**TRY IT:** Report every line of the data below that contains the string "ListSupportedCloudRegionsResponse". Matching is case-sensitive.

[Page images and extracted text]
================================

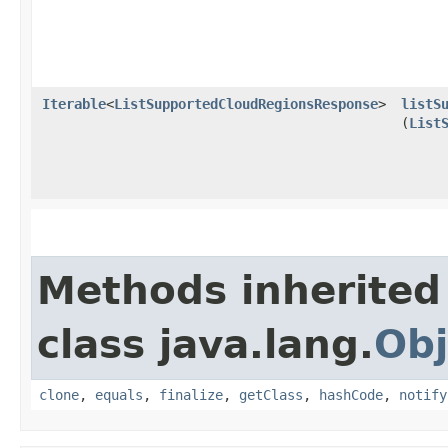
Iterable
<
ListSupportedCloudRegionsResponse
>
listS
(
List
Methods inherited
class java.lang.
Obj
clone
,
equals
,
finalize
,
getClass
,
hashCode
,
notify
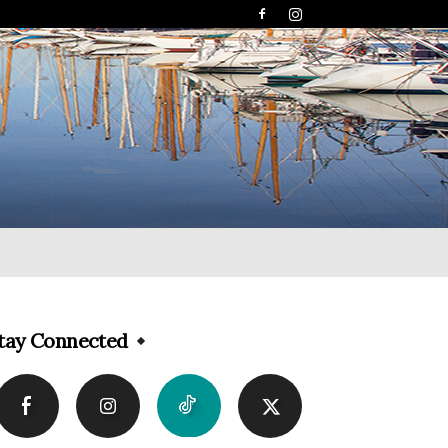
tay Connected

================================

**COMPLETED EXERCISE:**
ListSupportedCloudRegionsResponse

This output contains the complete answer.